▶ [Direction]: Print each of the records below word for word, with no changes to any line.

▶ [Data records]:
--------------------------------

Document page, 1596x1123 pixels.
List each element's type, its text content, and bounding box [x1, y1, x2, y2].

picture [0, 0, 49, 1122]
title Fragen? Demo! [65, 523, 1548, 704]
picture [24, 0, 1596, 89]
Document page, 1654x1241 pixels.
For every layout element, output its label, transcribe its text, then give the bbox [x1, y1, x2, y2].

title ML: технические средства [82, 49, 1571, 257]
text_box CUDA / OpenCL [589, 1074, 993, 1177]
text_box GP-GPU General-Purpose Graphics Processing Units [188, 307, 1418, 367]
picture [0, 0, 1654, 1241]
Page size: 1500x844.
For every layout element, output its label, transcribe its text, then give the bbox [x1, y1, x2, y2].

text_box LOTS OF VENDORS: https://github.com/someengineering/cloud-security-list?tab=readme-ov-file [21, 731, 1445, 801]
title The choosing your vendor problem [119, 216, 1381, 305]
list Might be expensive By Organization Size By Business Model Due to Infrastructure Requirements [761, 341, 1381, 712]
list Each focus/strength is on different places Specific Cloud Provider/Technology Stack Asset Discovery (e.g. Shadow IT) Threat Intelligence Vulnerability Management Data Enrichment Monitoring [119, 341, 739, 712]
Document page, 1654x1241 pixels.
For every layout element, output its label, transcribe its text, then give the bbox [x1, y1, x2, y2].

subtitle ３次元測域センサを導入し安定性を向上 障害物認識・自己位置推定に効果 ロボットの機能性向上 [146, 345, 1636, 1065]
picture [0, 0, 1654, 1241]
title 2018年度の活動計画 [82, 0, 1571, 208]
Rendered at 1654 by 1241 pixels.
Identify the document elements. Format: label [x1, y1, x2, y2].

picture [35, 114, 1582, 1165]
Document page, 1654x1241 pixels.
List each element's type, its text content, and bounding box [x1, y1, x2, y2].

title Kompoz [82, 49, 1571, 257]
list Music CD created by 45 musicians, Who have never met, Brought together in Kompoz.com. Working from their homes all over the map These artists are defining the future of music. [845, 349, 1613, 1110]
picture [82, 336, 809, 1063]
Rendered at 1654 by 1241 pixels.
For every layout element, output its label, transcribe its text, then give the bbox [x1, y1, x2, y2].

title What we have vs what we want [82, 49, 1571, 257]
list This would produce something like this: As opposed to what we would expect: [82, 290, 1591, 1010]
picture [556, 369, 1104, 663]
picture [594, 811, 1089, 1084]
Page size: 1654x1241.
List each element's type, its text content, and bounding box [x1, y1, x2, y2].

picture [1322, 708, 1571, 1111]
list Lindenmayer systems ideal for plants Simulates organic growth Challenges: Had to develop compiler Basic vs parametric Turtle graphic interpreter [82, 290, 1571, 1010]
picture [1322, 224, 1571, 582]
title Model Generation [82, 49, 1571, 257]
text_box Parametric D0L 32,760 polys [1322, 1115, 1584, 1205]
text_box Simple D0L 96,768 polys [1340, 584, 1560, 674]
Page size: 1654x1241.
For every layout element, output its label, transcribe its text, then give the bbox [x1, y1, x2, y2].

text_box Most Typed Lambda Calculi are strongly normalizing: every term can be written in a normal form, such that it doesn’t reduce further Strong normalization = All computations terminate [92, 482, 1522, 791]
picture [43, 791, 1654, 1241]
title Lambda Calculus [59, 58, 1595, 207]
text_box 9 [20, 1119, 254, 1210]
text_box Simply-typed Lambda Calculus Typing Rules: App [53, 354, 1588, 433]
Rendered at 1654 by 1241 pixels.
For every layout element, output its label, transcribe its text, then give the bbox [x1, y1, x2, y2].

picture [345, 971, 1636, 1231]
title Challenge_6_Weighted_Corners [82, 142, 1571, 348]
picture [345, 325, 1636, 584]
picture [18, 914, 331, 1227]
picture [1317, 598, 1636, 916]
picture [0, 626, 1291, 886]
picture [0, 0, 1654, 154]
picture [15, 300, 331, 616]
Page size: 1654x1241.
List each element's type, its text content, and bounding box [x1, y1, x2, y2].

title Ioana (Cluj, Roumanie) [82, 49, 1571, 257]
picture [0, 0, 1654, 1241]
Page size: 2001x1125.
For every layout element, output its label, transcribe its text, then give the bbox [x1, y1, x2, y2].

--------------------------------

▶ [Exercise answer]:
Document page, 1596x1123 pixels.
List each element's type, its text content, and bounding box [x1, y1, x2, y2].

picture [0, 0, 49, 1122]
title Fragen? Demo! [65, 523, 1548, 704]
picture [24, 0, 1596, 89]
Document page, 1654x1241 pixels.
For every layout element, output its label, transcribe its text, then give the bbox [x1, y1, x2, y2].

title ML: технические средства [82, 49, 1571, 257]
text_box CUDA / OpenCL [589, 1074, 993, 1177]
text_box GP-GPU General-Purpose Graphics Processing Units [188, 307, 1418, 367]
picture [0, 0, 1654, 1241]
Page size: 1500x844.
For every layout element, output its label, transcribe its text, then give the bbox [x1, y1, x2, y2].

text_box LOTS OF VENDORS: https://github.com/someengineering/cloud-security-list?tab=readme-ov-file [21, 731, 1445, 801]
title The choosing your vendor problem [119, 216, 1381, 305]
list Might be expensive By Organization Size By Business Model Due to Infrastructure Requirements [761, 341, 1381, 712]
list Each focus/strength is on different places Specific Cloud Provider/Technology Stack Asset Discovery (e.g. Shadow IT) Threat Intelligence Vulnerability Management Data Enrichment Monitoring [119, 341, 739, 712]
Document page, 1654x1241 pixels.
For every layout element, output its label, transcribe its text, then give the bbox [x1, y1, x2, y2].

subtitle ３次元測域センサを導入し安定性を向上 障害物認識・自己位置推定に効果 ロボットの機能性向上 [146, 345, 1636, 1065]
picture [0, 0, 1654, 1241]
title 2018年度の活動計画 [82, 0, 1571, 208]
Rendered at 1654 by 1241 pixels.
Identify the document elements. Format: label [x1, y1, x2, y2].

picture [35, 114, 1582, 1165]
Document page, 1654x1241 pixels.
List each element's type, its text content, and bounding box [x1, y1, x2, y2].

title Kompoz [82, 49, 1571, 257]
list Music CD created by 45 musicians, Who have never met, Brought together in Kompoz.com. Working from their homes all over the map These artists are defining the future of music. [845, 349, 1613, 1110]
picture [82, 336, 809, 1063]
Rendered at 1654 by 1241 pixels.
For every layout element, output its label, transcribe its text, then give the bbox [x1, y1, x2, y2].

title What we have vs what we want [82, 49, 1571, 257]
list This would produce something like this: As opposed to what we would expect: [82, 290, 1591, 1010]
picture [556, 369, 1104, 663]
picture [594, 811, 1089, 1084]
Page size: 1654x1241.
List each element's type, its text content, and bounding box [x1, y1, x2, y2].

picture [1322, 708, 1571, 1111]
list Lindenmayer systems ideal for plants Simulates organic growth Challenges: Had to develop compiler Basic vs parametric Turtle graphic interpreter [82, 290, 1571, 1010]
picture [1322, 224, 1571, 582]
title Model Generation [82, 49, 1571, 257]
text_box Parametric D0L 32,760 polys [1322, 1115, 1584, 1205]
text_box Simple D0L 96,768 polys [1340, 584, 1560, 674]
Page size: 1654x1241.
For every layout element, output its label, transcribe its text, then give the bbox [x1, y1, x2, y2].

text_box Most Typed Lambda Calculi are strongly normalizing: every term can be written in a normal form, such that it doesn’t reduce further Strong normalization = All computations terminate [92, 482, 1522, 791]
picture [43, 791, 1654, 1241]
title Lambda Calculus [59, 58, 1595, 207]
text_box 9 [20, 1119, 254, 1210]
text_box Simply-typed Lambda Calculus Typing Rules: App [53, 354, 1588, 433]
Rendered at 1654 by 1241 pixels.
For every layout element, output its label, transcribe its text, then give the bbox [x1, y1, x2, y2].

picture [345, 971, 1636, 1231]
title Challenge_6_Weighted_Corners [82, 142, 1571, 348]
picture [345, 325, 1636, 584]
picture [18, 914, 331, 1227]
picture [1317, 598, 1636, 916]
picture [0, 626, 1291, 886]
picture [0, 0, 1654, 154]
picture [15, 300, 331, 616]
Page size: 1654x1241.
List each element's type, its text content, and bounding box [x1, y1, x2, y2].

title Ioana (Cluj, Roumanie) [82, 49, 1571, 257]
picture [0, 0, 1654, 1241]
Page size: 2001x1125.
For every layout element, output its label, transcribe its text, then give the bbox [x1, y1, x2, y2].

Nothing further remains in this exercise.